* [DATA SECTION]:
# # # #
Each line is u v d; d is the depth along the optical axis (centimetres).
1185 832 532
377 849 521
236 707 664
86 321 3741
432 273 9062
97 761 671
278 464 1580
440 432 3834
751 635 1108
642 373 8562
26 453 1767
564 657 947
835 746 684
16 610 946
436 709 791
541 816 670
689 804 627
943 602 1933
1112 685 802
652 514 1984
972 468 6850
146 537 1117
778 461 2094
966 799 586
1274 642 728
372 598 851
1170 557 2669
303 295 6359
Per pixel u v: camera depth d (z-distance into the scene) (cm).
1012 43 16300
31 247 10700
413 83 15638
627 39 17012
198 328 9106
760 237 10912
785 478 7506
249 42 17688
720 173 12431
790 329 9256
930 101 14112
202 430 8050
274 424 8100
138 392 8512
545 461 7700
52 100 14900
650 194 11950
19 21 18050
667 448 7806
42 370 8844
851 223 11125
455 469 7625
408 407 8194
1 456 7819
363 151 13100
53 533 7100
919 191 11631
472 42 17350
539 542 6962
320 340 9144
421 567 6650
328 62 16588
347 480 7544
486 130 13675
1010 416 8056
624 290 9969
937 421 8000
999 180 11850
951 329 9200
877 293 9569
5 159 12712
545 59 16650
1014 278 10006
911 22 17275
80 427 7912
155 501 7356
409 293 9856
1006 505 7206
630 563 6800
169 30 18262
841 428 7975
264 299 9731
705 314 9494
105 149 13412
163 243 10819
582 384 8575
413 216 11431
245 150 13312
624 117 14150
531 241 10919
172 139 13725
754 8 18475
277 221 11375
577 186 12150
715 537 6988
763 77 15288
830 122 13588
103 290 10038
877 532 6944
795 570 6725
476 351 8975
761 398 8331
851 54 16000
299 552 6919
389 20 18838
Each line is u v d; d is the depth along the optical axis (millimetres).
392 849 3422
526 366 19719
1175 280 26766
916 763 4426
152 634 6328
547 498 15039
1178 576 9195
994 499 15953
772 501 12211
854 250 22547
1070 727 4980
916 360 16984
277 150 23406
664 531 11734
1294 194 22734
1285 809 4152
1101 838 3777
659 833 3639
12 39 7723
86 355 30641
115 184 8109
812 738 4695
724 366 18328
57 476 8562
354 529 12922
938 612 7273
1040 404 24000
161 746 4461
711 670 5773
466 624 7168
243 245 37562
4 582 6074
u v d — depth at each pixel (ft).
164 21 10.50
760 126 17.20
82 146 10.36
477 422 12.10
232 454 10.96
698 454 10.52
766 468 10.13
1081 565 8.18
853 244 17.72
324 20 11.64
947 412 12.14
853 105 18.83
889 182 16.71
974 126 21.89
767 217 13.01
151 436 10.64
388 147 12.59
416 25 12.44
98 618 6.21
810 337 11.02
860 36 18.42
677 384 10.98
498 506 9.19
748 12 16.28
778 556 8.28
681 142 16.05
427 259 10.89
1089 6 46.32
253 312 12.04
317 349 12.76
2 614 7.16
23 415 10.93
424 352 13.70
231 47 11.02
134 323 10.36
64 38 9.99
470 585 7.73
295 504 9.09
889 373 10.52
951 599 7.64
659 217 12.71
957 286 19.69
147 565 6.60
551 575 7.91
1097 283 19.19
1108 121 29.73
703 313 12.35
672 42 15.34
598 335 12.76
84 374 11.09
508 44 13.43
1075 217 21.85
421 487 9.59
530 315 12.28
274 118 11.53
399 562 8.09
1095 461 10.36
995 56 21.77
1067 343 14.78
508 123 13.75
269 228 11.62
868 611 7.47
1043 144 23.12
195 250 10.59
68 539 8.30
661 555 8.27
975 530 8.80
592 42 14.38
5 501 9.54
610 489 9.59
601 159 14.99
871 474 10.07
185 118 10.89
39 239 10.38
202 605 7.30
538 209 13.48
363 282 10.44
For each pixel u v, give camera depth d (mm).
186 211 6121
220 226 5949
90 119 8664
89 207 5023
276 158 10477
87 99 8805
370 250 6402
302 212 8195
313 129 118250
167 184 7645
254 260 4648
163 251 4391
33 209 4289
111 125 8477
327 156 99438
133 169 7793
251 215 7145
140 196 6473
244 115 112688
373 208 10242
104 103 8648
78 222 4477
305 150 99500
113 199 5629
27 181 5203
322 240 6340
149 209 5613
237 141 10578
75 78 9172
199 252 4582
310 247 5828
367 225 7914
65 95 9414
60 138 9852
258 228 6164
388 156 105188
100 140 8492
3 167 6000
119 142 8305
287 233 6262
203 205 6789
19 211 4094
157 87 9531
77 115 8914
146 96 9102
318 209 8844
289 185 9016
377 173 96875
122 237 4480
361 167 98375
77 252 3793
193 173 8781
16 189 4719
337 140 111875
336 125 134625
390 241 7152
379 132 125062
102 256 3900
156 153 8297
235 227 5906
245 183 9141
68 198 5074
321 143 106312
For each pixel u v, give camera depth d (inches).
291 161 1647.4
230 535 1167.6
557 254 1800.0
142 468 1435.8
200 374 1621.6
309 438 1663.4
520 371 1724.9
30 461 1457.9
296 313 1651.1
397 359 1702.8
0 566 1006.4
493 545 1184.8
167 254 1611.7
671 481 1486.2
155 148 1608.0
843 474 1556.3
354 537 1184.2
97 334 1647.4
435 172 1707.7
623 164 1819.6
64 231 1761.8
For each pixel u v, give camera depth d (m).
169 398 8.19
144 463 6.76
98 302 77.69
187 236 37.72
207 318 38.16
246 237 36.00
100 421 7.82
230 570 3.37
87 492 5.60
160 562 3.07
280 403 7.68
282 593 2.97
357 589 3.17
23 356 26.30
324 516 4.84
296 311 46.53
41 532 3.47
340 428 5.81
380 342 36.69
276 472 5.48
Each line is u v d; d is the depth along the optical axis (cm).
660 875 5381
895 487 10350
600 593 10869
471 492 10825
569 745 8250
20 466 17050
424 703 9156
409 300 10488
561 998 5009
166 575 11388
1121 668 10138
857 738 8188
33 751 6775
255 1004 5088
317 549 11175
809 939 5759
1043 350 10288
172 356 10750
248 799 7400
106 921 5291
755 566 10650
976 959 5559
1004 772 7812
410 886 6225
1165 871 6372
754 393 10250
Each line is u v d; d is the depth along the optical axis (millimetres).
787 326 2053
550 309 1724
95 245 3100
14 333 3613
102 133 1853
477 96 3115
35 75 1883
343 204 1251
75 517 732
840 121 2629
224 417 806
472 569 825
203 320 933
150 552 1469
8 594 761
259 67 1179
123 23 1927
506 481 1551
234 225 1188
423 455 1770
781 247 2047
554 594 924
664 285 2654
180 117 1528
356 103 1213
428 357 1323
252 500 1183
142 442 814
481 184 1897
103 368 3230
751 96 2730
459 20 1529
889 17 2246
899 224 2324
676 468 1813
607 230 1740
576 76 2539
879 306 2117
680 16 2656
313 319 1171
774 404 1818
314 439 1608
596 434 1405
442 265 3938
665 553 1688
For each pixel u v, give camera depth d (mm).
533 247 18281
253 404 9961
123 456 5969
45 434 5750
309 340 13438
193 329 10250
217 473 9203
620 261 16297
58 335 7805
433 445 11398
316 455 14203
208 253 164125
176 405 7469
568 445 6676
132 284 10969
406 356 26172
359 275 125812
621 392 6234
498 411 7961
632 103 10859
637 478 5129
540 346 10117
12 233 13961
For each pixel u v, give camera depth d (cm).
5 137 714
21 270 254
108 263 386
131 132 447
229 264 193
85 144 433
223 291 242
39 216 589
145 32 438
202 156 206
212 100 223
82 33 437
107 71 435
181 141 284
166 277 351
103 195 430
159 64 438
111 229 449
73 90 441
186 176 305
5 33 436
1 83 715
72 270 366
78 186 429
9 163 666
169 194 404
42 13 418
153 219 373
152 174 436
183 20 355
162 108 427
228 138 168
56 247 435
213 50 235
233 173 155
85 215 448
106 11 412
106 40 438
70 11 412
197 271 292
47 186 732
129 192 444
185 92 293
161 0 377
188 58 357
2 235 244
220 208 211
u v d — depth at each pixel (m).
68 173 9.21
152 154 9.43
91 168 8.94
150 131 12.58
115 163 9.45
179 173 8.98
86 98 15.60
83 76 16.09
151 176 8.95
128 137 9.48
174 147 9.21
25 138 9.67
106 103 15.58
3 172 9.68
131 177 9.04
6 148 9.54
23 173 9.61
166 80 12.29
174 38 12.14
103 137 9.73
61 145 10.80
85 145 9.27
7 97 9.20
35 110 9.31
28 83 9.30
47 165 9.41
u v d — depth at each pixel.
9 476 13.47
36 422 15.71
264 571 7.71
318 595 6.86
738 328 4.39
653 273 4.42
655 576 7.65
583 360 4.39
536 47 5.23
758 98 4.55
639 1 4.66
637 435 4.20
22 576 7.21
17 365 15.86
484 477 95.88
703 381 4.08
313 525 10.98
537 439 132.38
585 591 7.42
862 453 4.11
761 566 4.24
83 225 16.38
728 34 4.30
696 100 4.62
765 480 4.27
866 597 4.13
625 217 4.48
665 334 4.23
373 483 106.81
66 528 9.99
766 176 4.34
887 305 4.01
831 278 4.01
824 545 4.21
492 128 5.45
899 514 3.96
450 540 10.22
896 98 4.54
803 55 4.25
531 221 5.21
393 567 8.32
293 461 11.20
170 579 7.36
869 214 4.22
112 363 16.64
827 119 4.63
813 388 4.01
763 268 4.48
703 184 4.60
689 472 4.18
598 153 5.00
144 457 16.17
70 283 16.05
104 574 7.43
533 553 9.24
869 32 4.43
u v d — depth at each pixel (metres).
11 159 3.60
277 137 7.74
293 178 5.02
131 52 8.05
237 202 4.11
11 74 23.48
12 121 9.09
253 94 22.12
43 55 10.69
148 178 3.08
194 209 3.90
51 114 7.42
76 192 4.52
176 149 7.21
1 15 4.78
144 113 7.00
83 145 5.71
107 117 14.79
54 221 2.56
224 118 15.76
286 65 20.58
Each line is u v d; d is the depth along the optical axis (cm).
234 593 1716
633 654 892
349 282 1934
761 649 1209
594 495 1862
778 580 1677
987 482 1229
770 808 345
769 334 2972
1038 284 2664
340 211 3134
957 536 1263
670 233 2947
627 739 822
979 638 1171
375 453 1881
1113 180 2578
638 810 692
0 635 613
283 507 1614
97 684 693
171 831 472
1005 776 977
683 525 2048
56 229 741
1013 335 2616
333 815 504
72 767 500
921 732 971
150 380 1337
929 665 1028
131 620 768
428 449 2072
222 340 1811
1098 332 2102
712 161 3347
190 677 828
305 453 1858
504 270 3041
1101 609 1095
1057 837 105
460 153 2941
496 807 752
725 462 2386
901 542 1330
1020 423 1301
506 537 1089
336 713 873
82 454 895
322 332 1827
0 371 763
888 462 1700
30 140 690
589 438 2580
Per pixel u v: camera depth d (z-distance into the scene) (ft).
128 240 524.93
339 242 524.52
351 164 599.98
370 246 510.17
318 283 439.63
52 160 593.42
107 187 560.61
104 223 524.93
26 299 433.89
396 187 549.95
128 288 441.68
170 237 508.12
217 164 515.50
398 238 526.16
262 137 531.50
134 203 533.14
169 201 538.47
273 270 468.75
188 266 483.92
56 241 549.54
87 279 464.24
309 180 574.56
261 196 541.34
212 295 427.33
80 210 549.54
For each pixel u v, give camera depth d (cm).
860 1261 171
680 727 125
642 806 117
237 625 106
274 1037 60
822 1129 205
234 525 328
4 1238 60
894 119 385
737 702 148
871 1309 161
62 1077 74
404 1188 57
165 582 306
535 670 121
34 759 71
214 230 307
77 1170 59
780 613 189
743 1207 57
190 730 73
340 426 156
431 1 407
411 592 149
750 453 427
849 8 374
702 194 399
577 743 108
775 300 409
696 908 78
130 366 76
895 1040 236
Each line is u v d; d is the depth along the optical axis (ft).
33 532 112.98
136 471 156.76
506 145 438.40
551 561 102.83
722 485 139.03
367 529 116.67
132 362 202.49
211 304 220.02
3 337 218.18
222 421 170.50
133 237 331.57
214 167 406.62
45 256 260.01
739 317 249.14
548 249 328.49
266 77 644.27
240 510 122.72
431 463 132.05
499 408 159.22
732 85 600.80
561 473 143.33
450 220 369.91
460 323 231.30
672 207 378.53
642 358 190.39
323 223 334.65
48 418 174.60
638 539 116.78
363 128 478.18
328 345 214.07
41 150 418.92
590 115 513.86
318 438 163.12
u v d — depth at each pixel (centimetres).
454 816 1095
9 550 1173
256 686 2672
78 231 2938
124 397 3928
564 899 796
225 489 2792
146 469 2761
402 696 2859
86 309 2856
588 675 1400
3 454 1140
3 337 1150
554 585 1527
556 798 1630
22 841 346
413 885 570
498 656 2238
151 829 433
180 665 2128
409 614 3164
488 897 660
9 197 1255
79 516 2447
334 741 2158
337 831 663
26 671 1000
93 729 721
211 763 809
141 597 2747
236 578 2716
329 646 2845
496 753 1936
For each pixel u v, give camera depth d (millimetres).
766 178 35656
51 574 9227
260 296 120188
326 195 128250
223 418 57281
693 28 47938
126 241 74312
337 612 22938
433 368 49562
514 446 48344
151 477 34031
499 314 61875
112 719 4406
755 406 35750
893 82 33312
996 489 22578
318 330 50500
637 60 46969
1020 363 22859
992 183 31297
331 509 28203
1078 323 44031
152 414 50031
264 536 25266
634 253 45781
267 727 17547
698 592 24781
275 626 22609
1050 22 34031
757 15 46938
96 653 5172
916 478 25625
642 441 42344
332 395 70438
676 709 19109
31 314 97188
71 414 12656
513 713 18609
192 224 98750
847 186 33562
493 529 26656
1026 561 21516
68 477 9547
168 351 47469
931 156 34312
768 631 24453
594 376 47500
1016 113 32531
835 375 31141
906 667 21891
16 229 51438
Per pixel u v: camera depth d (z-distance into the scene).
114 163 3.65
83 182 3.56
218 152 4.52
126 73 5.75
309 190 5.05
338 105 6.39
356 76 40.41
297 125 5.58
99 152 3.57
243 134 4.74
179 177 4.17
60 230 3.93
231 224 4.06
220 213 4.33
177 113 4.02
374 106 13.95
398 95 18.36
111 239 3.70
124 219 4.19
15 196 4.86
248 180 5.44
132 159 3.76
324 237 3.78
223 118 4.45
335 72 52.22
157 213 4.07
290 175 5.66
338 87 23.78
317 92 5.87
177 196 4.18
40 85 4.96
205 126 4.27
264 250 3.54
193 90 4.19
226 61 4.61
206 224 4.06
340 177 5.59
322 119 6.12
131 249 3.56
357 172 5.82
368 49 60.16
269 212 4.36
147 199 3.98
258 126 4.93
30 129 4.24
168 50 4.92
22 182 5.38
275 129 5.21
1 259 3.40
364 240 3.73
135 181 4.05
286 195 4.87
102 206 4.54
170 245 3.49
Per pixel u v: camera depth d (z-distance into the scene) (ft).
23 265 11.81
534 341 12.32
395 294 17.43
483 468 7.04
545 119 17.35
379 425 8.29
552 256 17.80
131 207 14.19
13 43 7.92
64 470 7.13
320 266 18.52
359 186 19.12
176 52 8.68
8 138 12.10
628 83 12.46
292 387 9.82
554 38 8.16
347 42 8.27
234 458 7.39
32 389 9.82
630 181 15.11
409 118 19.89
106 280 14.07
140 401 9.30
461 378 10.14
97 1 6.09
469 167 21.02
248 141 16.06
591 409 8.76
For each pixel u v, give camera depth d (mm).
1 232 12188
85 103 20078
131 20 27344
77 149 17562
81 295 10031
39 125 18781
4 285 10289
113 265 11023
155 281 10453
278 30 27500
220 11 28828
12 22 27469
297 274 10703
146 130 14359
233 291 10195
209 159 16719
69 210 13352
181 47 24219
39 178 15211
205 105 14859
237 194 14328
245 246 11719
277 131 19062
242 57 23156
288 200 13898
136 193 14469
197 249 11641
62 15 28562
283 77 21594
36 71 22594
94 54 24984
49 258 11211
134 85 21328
# # # #
Lines from the start of the entries through the one containing "303 295 6359" are to be set down again exactly, both ends included.

Each line is u v d; d is the depth along the optical axis (centimetres).
1185 832 532
377 849 521
236 707 664
86 321 3741
432 273 9062
97 761 671
278 464 1580
440 432 3834
751 635 1108
642 373 8562
26 453 1767
564 657 947
835 746 684
16 610 946
436 709 791
541 816 670
689 804 627
943 602 1933
1112 685 802
652 514 1984
972 468 6850
146 537 1117
778 461 2094
966 799 586
1274 642 728
372 598 851
1170 557 2669
303 295 6359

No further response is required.